ANIMAÇÃO: GÊNERO OU LINGUAGEM?

Três personagens ajudam a responder uma pergunta

Apesar de avançar em muitos espaços até então inéditos, ainda hoje a animação encontra muitas barreiras, de gente que torce o nariz por considerar que “não é exatamente cinema”. Ou que associa sempre animação ao universo infantil, já que boa parte das produções mais vistas são voltadas para esse público, principalmente na TV aberta.

Mas as coisas estão mudando. A TV vem perdendo espaço nos últimos anos para a internet como principal vitrine dessa arte (que é ainda mais antiga que o próprio cinema). E, nesse terreno democrático da rede, a variedade é mais ampla, além de apresentar muitos canais diretos de comunicação com os artistas criadores.

O programa “Animação: Gênero ou Linguagem?” ajudou a ampliar essa imagem sobre as possibilidades do filme de animação.

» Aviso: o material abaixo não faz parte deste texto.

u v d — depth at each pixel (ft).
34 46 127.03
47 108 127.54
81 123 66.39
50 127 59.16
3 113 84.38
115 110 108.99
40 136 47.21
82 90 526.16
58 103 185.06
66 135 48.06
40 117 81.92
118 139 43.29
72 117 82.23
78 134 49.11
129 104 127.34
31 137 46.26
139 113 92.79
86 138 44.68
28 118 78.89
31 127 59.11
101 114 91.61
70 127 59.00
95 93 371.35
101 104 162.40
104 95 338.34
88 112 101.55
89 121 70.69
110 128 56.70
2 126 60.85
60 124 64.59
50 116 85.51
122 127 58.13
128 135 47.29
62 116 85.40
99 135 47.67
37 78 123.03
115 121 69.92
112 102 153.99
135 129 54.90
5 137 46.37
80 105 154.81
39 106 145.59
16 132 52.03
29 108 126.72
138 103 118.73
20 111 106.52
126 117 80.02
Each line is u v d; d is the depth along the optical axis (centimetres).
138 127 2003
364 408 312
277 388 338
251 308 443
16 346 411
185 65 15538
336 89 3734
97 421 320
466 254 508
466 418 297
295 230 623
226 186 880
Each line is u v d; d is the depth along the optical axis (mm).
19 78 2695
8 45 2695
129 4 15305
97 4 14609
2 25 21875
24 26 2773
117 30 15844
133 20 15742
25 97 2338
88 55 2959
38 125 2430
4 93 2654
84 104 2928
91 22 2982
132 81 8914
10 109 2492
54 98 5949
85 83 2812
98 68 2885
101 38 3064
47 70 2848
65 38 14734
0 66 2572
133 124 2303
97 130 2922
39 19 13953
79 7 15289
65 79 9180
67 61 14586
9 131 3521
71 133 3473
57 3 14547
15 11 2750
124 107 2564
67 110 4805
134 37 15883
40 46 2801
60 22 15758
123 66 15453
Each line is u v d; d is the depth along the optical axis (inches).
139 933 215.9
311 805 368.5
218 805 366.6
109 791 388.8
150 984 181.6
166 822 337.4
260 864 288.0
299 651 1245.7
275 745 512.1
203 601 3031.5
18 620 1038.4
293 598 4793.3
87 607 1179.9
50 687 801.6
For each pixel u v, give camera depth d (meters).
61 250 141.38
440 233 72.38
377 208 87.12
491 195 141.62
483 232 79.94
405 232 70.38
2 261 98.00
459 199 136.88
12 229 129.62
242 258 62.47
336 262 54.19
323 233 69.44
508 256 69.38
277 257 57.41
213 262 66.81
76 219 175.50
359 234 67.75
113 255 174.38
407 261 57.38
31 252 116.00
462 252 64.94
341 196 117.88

Três das animações eram filmes brasileiros premiados em diferentes festivais do mundo e que trazem emoções para todos os gostos.

Em “Vênus-Filó a Fadinha Lésbica”, o realizador Saulo Leite nos traz uma fabula adulta e multicolorida, com cenas pra lá de ousadas, baseado em um poema de Hilda Hilst, e narrado pela maior estrela viva de nosso cinema, Helena Ignez, que segue superativa tanto no teatro quanto no cinema.

A história de Filó é contada numa animação altamente erótica, que usa a técnica da rotoscopia para apresentar a sedutora personagem-titulo, um ser mítico/urbano, macho/fêmea sedutora que, tal qual o boto do nosso folclore, se transforma à noite, causando alvoroço na cidade. O filme vem alcançando vôos altos e foi indicado ao Teddy Award deste ano.

“Castillo y El Armado” nos leva para um dia num cais pouco amigável, em preto e branco, numa ilhota entre Uruguai e Brasil. Acompanhamos a rotina de um estivador, seu trabalho, sua família e sua luta feroz à la Hemingway, na qual tenta domar um peixe monstruoso.

O movimento da cena de pesca parece um balé violento, de uma brutalidade que salta da tela. Conseguimos sentir o cheiro do peixe, da maresia e do sangue, enquanto a linha corta a pele do estivador — talvez dada a rudeza do traço, não sei se é isso, mas que é uma sensação forte, isso é! A produção do diretor brasileiro Pedro Harres é falada em espanhol e sua história é baseada num fato verídico ocorrido com Rubens Castillo, diretor de arte do filme.

A última animação brasileira do programa foi de Cesar Cabral. “Tempestade” é livremente inspirado na canção dos Beatles, “Eleanor Rigby”, e traz um marujo solitário que tenta vencer uma grande tormenta, tendo como bússola a amada que o espera, e que ele traz consigo na foto pregada na parede.

O filme se aproveita muito bem da infindável tempestade que mostra para brincar com diferentes fontes de luz de que o personagem dispõe, entre chamas, relâmpagos e lampião. Outra coisa muito impressionante nesse trabalho é a textura do mar, ainda mais se você puder vê-lo na amplitude da tela grande do cinema, uma mistura de realismo assustador com o expressionismo, em se pode ver, nas ondas, imensos rolos prestes a esmagar a embarcação do herói.

Durante essa viagem que a sessão proporciona, a resposta já se desenha pra quem ainda estava com a folha em branco. Animação não é gênero, não! Mas, sim, linguagem de mil possibilidades, técnica pra lá de generosa que serve pra assustar, emocionar e ir muito além do que os atores de carne e osso conseguem, até por conta do imaginário que temos construído sobre animação.

Um território onde tudo é possível, desde os inimagináveis ressuscitamentos do desenho do Papa-léguas até o mais realista dos dramas, como vimos em “Valsa com Bashir”, ou filmes com forte questão social e poesia, como os premiados longas brasileiros “Uma História de Amor e Fúria” e “O Menino e o Mundo”.